His peers around Kansas JUCO football largely recognize Brown’s role in this dynamic. He acts like he owns the lives of the people he is supposed to protect. Gary Thomas, the former head coach of Dodge City Community College, describes him as a bull in a china shop. Sims likens him to a product of Hollywood. Brown isn’t a coach. He’s a made-for-TV star. “There’s a lot of schools in this conference that offer a lot more to these kids than a television show and Adidas shoes,” Sims says. 

And while Brown insists that he’s not a rockstar—he’s just a football coach, man—he still does TMZ interviews flaunting the number of kids who want to play for him and the “single females” emailing him. He didn’t meet up with any of them, though. Not because of possible violations. Because he didn’t know whether he could. “I’m in the middle of nowhere, man. Shit. I don’t know. I don’t know if I can or not or what,” Brown says when asked in Episode 1, “Dream U,” whether he’s gone on dates with any of his suitors. “I’m just a single dude. … Hate me now or love me later.” He goes out of his way to mention how “a porn star hit me up.”

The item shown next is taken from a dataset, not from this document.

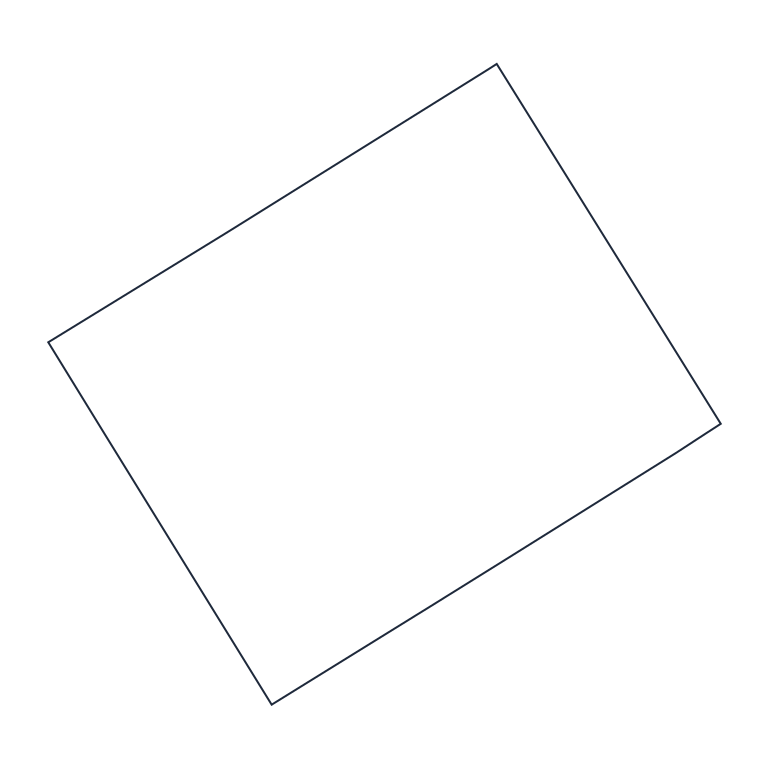 the district of Nobles, Minnesota, United States of America, rotated 328°
{"feature_id": "52423323B36406005077231", "entity_name": "Nobles", "entity_type": "district", "adm_level": 2, "iso_a3": "USA", "parent_name": "United States of America", "parent_adm1": "Minnesota", "projection": "albers", "projection_center": [-95.706, 43.674], "detail": "fine", "context": "isolated", "style": "outline", "palette": "slate", "viewbox_px": 768, "rotation_deg": 328, "n_neighbors": 0, "source": "geoboundaries", "source_scale": "gbopen_adm2", "svg_char_len": 370}
<svg xmlns="http://www.w3.org/2000/svg" viewBox="0 0 768 768"><g transform="rotate(328 384 384)"><path d="M118.8,596.4L288.8,597.1L289.0,597.1L312.4,597.2L324.1,597.2L394.6,597.3L395.3,597.3L595.3,597.2L620.1,596.7L630.5,596.5L648.5,596.2L649.2,172.3L640.4,172.4L333.0,172.3L121.4,170.7L120.6,278.0L118.8,596.4Z" fill="none" stroke="#1e293b" stroke-width="2"/></g></svg>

This is the behavior of a man without remorse for his actions, or the ability to believe he’s done wrong. After kicking Bruce off the team, Brown dares to say, “I truly believe he wanted to go home.” Football is notorious for grinding players down, chewing them up, and then spitting them out when their talent, eligibility, or on-field impact has dried up. The guise of a school being a Last Chance U, a savior for some of these boys, is unraveled when those in need of second chances are given false promises instead. 

Watching this play out over this LCU season is sobering. Players and coaches can feel the toxicity. “How much more before you mentally break down? Before you physically break down?” a player asks in Episode 5, which shows players crying in the locker room from the stress of their coach. It is gutting to endure. 

Last Chance U is built on this drama. The latest season takes a narrative that’s long existed in football circles—that black boys need the help of white coaches to overcome the restraints of their American realities—and shows precisely why it’s so flawed. It’s poverty porn for college football fans. And it’s a con. This isn’t the first time players entered a year with championship hopes only to close it with shattered dreams and broken lives. It makes me wish more people decided that these players deserved to be loved. 

Brown is eventually dismissed from Independence after he texts a German-born player, “I’m your new Hitler.” Last month, the coach was indicted on 10 charges, including eight felonies relating to blackmail and identity theft. It is alleged that Brown posed as a lawyer from Johnnie Cochran’s law firm to communicate with some Kansan newspapers about their coverage of his football team. Incredibly, through these mountains of turmoil, he found time to write a book. 

Season 4 of Last Chance U is the story of a man who cares more about the brand he’s building than the lives he’s supposed to be molding. It’s a tale of someone who would rather perpetuate the evils of the sport than provide mentorship for those hurt by America’s systems. It’s a damning portrait of a football coach who, sadly, isn’t an anomaly in his line of work. “I’m not a fucking actor,” Brown tells his team in Episode 1. “This ain’t a Hollywood script.” That’s what makes these episodes so hard to stomach. Promises are often only as strong as emerald turf.